Python 3.11+ is required.

### Model file

By default the SDK loads the model from an environment variable or the built-in default path:

- Set explicitly (recommended):
```bash
export EXSO_MODEL_PATH="/absolute/path/to/exoplanet_model.pth"
```

- Otherwise, it will look for `model/exoplanet_model.pth` placed next to your project root.

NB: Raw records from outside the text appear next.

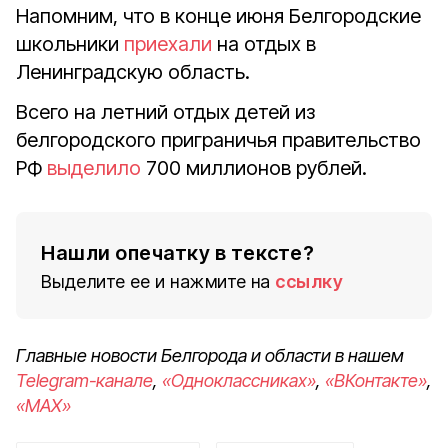
Напомним, что в конце июня Белгородские
школьники
приехали
на отдых в
Ленинградскую область.
Всего на летний отдых детей из
белгородского приграничья правительство
РФ
выделило
700 миллионов рублей.
Нашли опечатку в тексте?
Выделите ее и нажмите на
ссылку
Главные новости Белгорода и области в нашем
Telegram-канале
,
«Одноклассниках»
,
«ВКонтакте»
,
«MAX»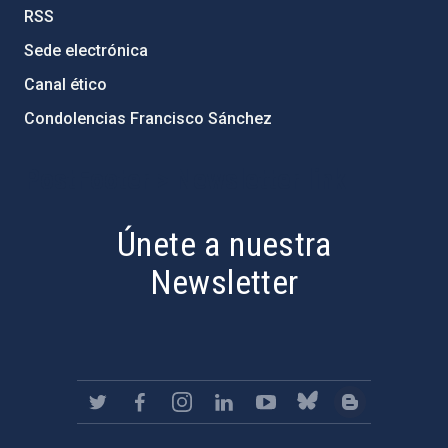
RSS
Sede electrónica
Canal ético
Condolencias Francisco Sánchez
PostFooter > Newsletter link
Únete a nuestra
Newsletter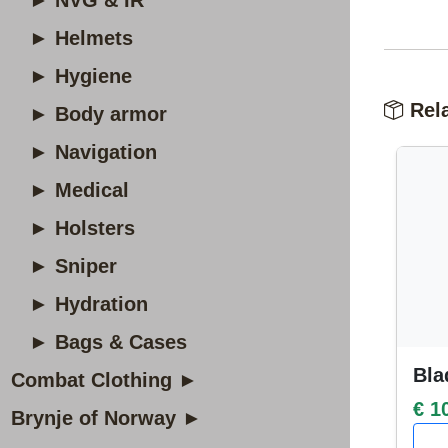
► NVG & IR
► Helmets
► Hygiene
Rela
► Body armor
► Navigation
► Medical
► Holsters
► Sniper
► Hydration
► Bags & Cases
Bla
Combat Clothing ►
€ 1
Brynje of Norway ►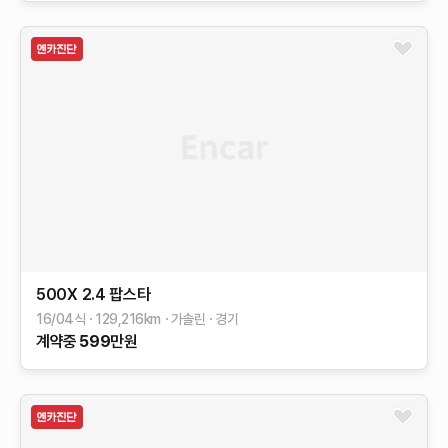
500X
2.4 팝스타
16/04식
129,216
km
가솔린
경기
계약중
599
만원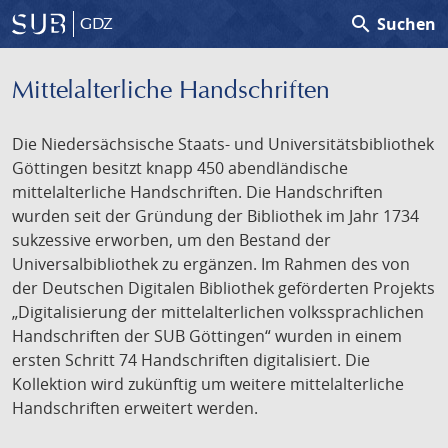
search
Suchen
GDZ
Mittelalterliche Handschriften
Die Niedersächsische Staats- und Universitätsbibliothek
Göttingen besitzt knapp 450 abendländische
mittelalterliche Handschriften. Die Handschriften
wurden seit der Gründung der Bibliothek im Jahr 1734
sukzessive erworben, um den Bestand der
Universalbibliothek zu ergänzen. Im Rahmen des von
der Deutschen Digitalen Bibliothek geförderten Projekts
„Digitalisierung der mittelalterlichen volkssprachlichen
Handschriften der SUB Göttingen“ wurden in einem
ersten Schritt 74 Handschriften digitalisiert. Die
Kollektion wird zukünftig um weitere mittelalterliche
Handschriften erweitert werden.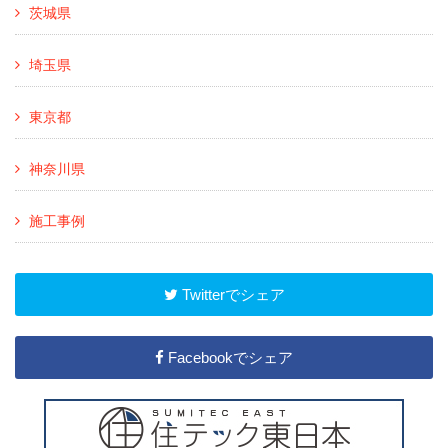
茨城県
埼玉県
東京都
神奈川県
施工事例
Twitterでシェア
Facebookでシェア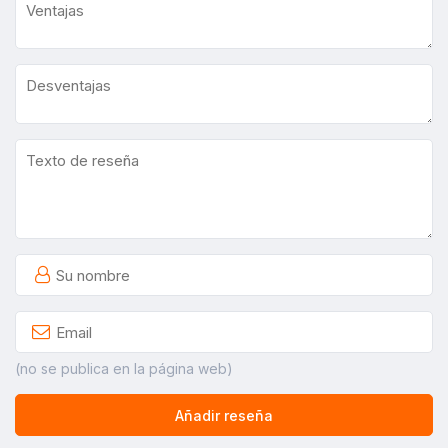
(no se publica en la página web)
Añadir reseña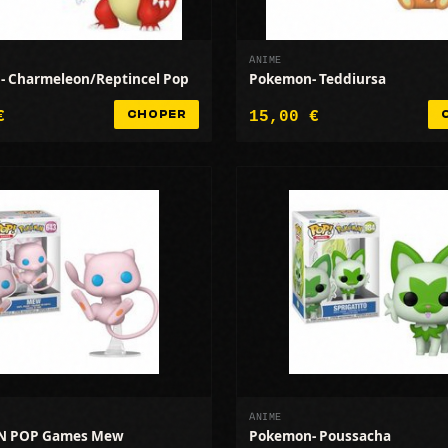
ANIME
- Charmeleon/Reptincel Pop
Pokemon- Teddiursa
€
15,00 €
CHOPER
ANIME
 POP Games Mew
Pokemon- Poussacha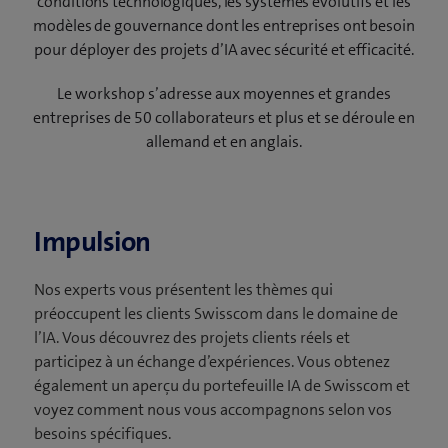
conditions technologiques, les systèmes évolutifs et les
modèles de gouvernance dont les entreprises ont besoin
pour déployer des projets d’IA avec sécurité et efficacité.
Le workshop s’adresse aux moyennes et grandes
entreprises de 50 collaborateurs et plus et se déroule en
allemand et en anglais.
Impulsion
Nos experts vous présentent les thèmes qui
préoccupent les clients Swisscom dans le domaine de
l’IA. Vous découvrez des projets clients réels et
participez à un échange d’expériences. Vous obtenez
également un aperçu du portefeuille IA de Swisscom et
voyez comment nous vous accompagnons selon vos
besoins spécifiques.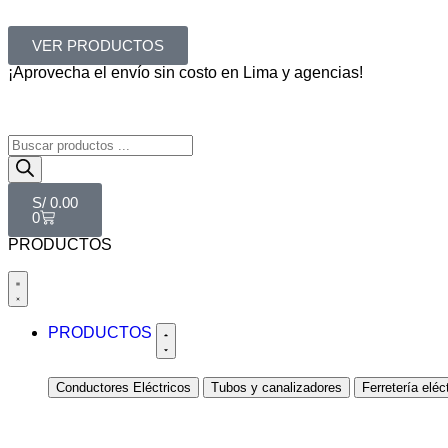
VER PRODUCTOS
¡Aprovecha el envío sin costo en Lima y agencias!
S/
0.00
0
PRODUCTOS
PRODUCTOS
Conductores Eléctricos
Tubos y canalizadores
Ferretería eléc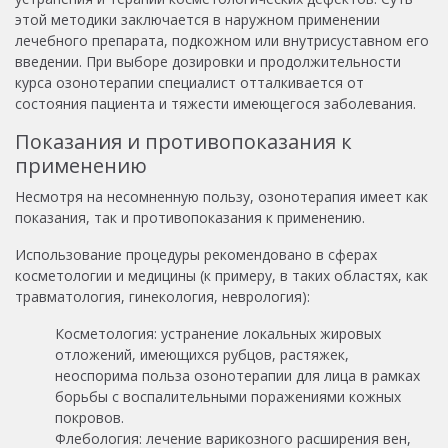
этой методики заключается в наружном применении
лечебного препарата, подкожном или внутрисуставном его
введении. При выборе дозировки и продолжительности
курса озонотерапии специалист отталкивается от
состояния пациента и тяжести имеющегося заболевания.
Показания и противопоказания к
применению
Несмотря на несомненную пользу, озонотерапия имеет как
показания, так и противопоказания к применению.
Использование процедуры рекомендовано в сферах
косметологии и медицины (к примеру, в таких областях, как
травматология, гинекология, неврология):
Косметология: устранение локальных жировых
отложений, имеющихся рубцов, растяжек,
неоспорима польза озонотерапии для лица в рамках
борьбы с воспалительными поражениями кожных
покровов.
Флебология: лечение варикозного расширения вен,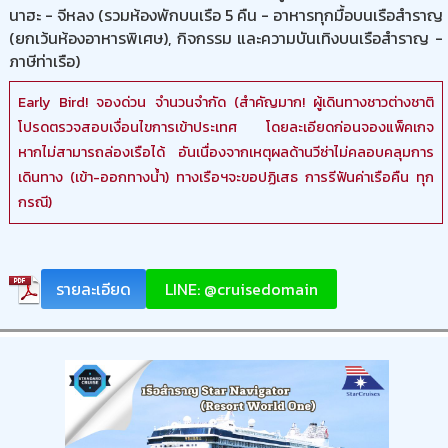
นาฮะ - จีหลง (รวมห้องพักบนเรือ 5 คืน - อาหารทุกมื้อบนเรือสำราญ
(ยกเว้นห้องอาหารพิเศษ), กิจกรรม และความบันเทิงบนเรือสำราญ -
ภาษีท่าเรือ)
Early Bird! จองด่วน จำนวนจำกัด (สำคัญมาก! ผู้เดินทางชาวต่างชาติ
โปรดตรวจสอบเงื่อนไขการเข้าประเทศ โดยละเอียดก่อนจองแพ็คเกจ
หากไม่สามารถล่องเรือได้ อันเนื่องจากเหตุผลด้านวีซ่าไม่คลอบคลุมการ
เดินทาง (เข้า-ออกทางน้ำ) ทางเรือฯจะขอปฏิเสธ การรีฟันค่าเรือคืน ทุก
กรณี)
รายละเอียด
LINE: @cruisedomain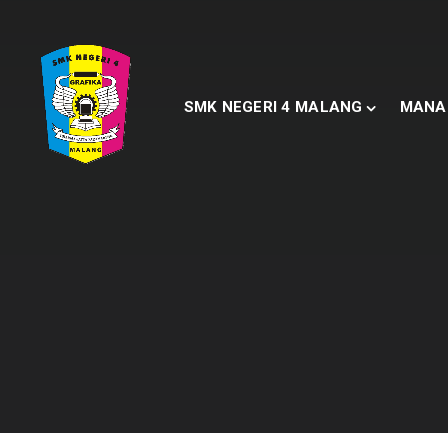
SMK NEGERI 4 MALANG
MANA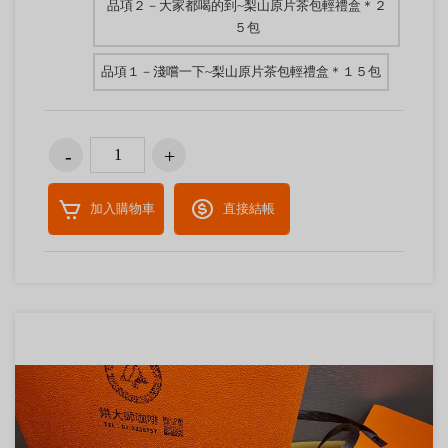
品項２－大家都喝的到~梨山原片茶包輕禮盒＊２
５包
品項１－淺嚐一下~梨山原片茶包輕禮盒＊１５包
加入購物車
直接結帳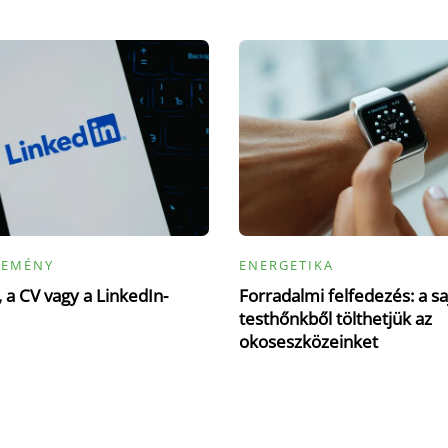
LEMÉNY
ENERGETIKA
 a CV vagy a LinkedIn-
Forradalmi felfedezés: a sa
testhőnkből tölthetjük az
okoseszközeinket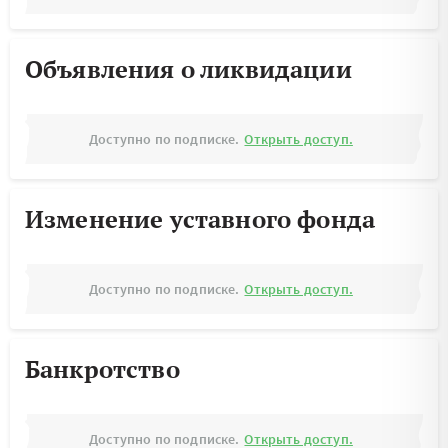
Объявления о ликвидации
Доступно по подписке.
Открыть доступ.
Изменение уставного фонда
Доступно по подписке.
Открыть доступ.
Банкротство
Доступно по подписке.
Открыть доступ.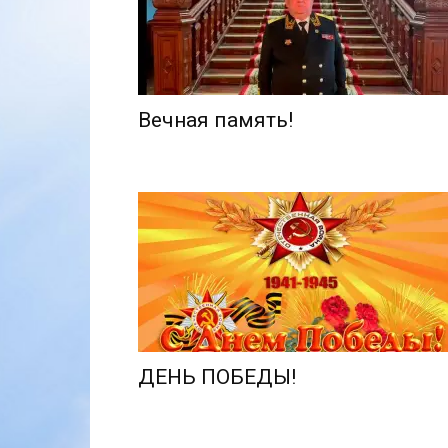
Вечная память!
ДЕНЬ ПОБЕДЫ!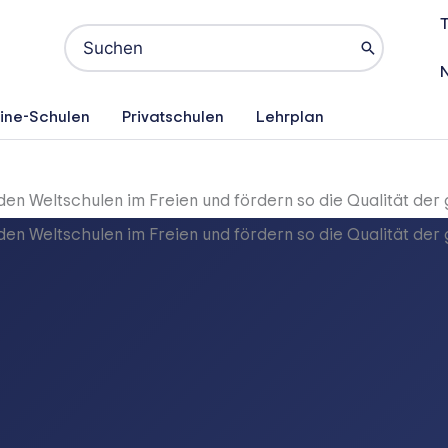
T
Search
for:
ine-Schulen
Privatschulen
Lehrplan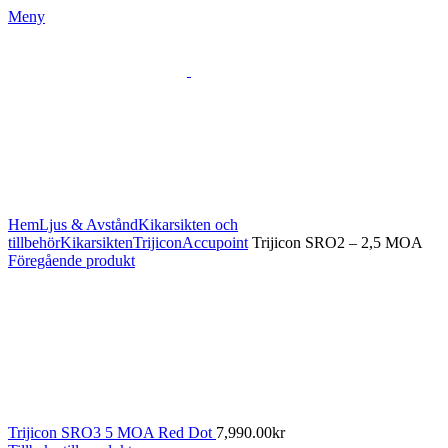
Meny
Klicka för att förstora
Hem
Ljus & Avstånd
Kikarsikten och
tillbehör
Kikarsikten
Trijicon
Accupoint
Trijicon SRO2 – 2,5 MOA
Föregående produkt
Trijicon SRO3 5 MOA Red Dot
7,990.00
kr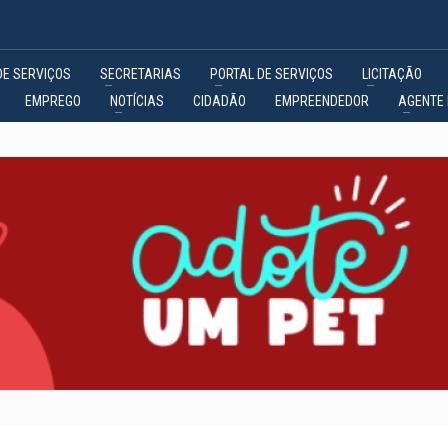
DE SERVIÇOS
SECRETARIAS
PORTAL DE SERVIÇOS
LICITAÇÃO
EMPREGO
NOTÍCIAS
CIDADÃO
EMPREENDEDOR
AGENTE 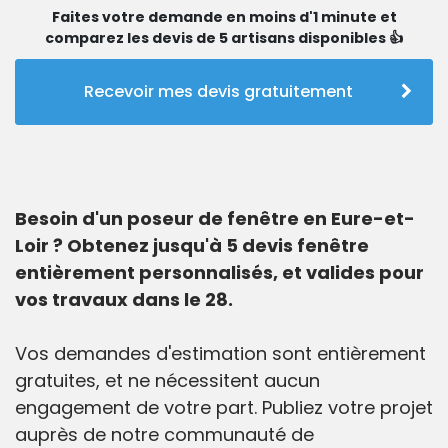
Faites votre demande en moins d'1 minute et
comparez les devis de 5 artisans disponibles 👍
Recevoir mes devis gratuitement
Besoin d'un poseur de fenêtre en Eure-et-
Loir ? Obtenez jusqu'à 5 devis fenêtre
entièrement personnalisés, et valides pour
vos travaux dans le 28.
Vos demandes d'estimation sont entièrement
gratuites, et ne nécessitent aucun
engagement de votre part. Publiez votre projet
auprès de notre communauté de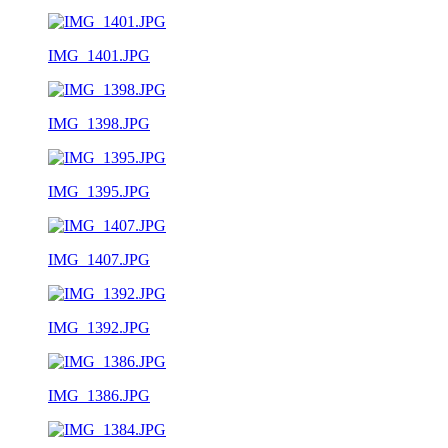
IMG_1401.JPG
IMG_1398.JPG
IMG_1395.JPG
IMG_1407.JPG
IMG_1392.JPG
IMG_1386.JPG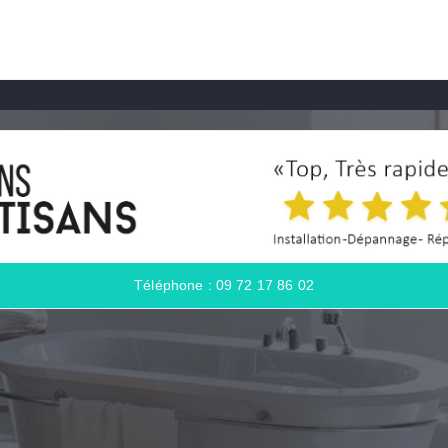
Téléphone : 09 72 17 86 02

Your `.pth` can be either a raw `state_dict` or a checkpoint dict containing `model_state_dict`.

### Quickstart

```python
import numpy as np
import pandas as pd

from exso_sdk.config import REQUIRED_COLUMNS
from exso_sdk.preprocessing import clean_missing, normalize_scale
from exso_sdk.model import load_model, predict

# 1) Build a single-row DataFrame containing all required features
row = {
    'koi_period': 10.5, 'koi_time0bk': 134.2, 'koi_duration': 4.1, 'koi_depth': 250.0,
    'koi_prad': 1.2, 'koi_sma': 0.05, 'koi_incl': 89.5, 'koi_teq': 500, 'koi_insol': 50,
    'koi_srho': 1.1, 'koi_srad': 1.0, 'koi_smass': 1.0, 'koi_steff': 5700,
    'koi_slogg': 4.4, 'koi_smet': 0.0, 'koi_model_snr': 20.0
}
df = pd.DataFrame([row])

# 2) Clean & scale
df_clean = clean_missing(df, strategy='fill')
df_scaled, _ = normalize_scale(df_clean, REQUIRED_COLUMNS)
feature_vector = df_scaled.loc[0, REQUIRED_COLUMNS].values.astype(np.float32)

# 3) Load model and predict
model = load_model(input_dim=len(REQUIRED_COLUMNS))
pred_class, probs = predict(model, feature_vector)

label_map = {0: 'False Positive', 1: 'Candidate', 2: 'Positive'}
print('Predicted:', pred_class, label_map[pred_class])
print('Probabilities [0,1,2]:', probs)
```

### Explanations (saliency)

```python
from exso_sdk.explain import explain_prediction

saliency = explain_prediction(model, feature_vector, target_class_index=pred_class)
for name, score in zip(REQUIRED_COLUMNS, saliency):
    print(f"{name}: {float(score):.6f}")
```

### Data utilities

```python
from exso_sdk.data import load_csv, validate_dataset, merge_datasets, split_train_val_test

df = load_csv("/path/to/dataset.csv")
validate_dataset(df)  # raises if invalid

# Merge multiple DataFrames that contain REQUIRED_COLUMNS
merged = merge_datasets([df])
train_df, val_df, test_df = split_train_val_test(merged)
```

### Preprocessing

```python
from exso_sdk.preprocessing import clean_missing, normalize_scale, encode_categorical, preprocess_lightcurve

df_filled = clean_missing(df, strategy='fill')
df_scaled, scaler = normalize_scale(df_filled, REQUIRED_COLUMNS, method='standard')
df_encoded = encode_categorical(df_filled)

# Lightcurve placeholder utility (expects columns: time, flux)
# lc_processed = preprocess_lightcurve(lightcurve_df)
```

### Feature engineering

```python
from exso_sdk.features import compute_period_features, compute_statistical_features, compute_domain_features

df_feat = compute_period_features(df)
df_feat = compute_statistical_features(df_feat)
df_feat = compute_domain_features(df_feat)
```

### Training and evaluation (advanced)

These helpers assume you prepare `DataLoader`s that yield `(X_batch, y_batch)` where `y_batch` contains class indices {0,1,2}.

```python
from exso_sdk.model import build_model, train_model, evaluate_model
from torch.utils.data import TensorDataset, DataLoader
import torch

X = torch.tensor(df_scaled[REQUIRED_COLUMNS].values, dtype=torch.float32)
y = torch.randint(0, 3, (len(X),))  # placeholder labels for example
train_loader = DataLoader(TensorDataset(X, y), batch_size=32, shuffle=True)
val_loader = DataLoader(TensorDataset(X, y), batch_size=32)

model = build_model(input_dim=len(REQUIRED_COLUMNS))
train_model(model, train_loader, val_loader, config={"epochs": 2, "lr": 1e-3})
metrics = evaluate_model(model, val_loader)
print(metrics)
```

### REST API (Flask)

Expose a minimal upload-and-predict endpoint.

```bash
exso-sdk-api  # starts on http://0.0.0.0:5000/
```

POST `/predict` with a CSV file containing `REQUIRED_COLUMNS`. Response includes `prediction` (0/1/2), `prediction_label`, and `probabilities` per row.

### Error handling and utilities

```python
from exso_sdk.utils import log_metrics, handle_errors

log_metrics("run-123", {"accuracy": 0.9})
try:
    ...
except Exception as e:
    handle_errors(e)
```

### Versioning and compatibility

- Python: >= 3.11
- PyTorch: >= 1.7
- If you use a custom model, it must output 3 logits (shape `[batch, 3]`).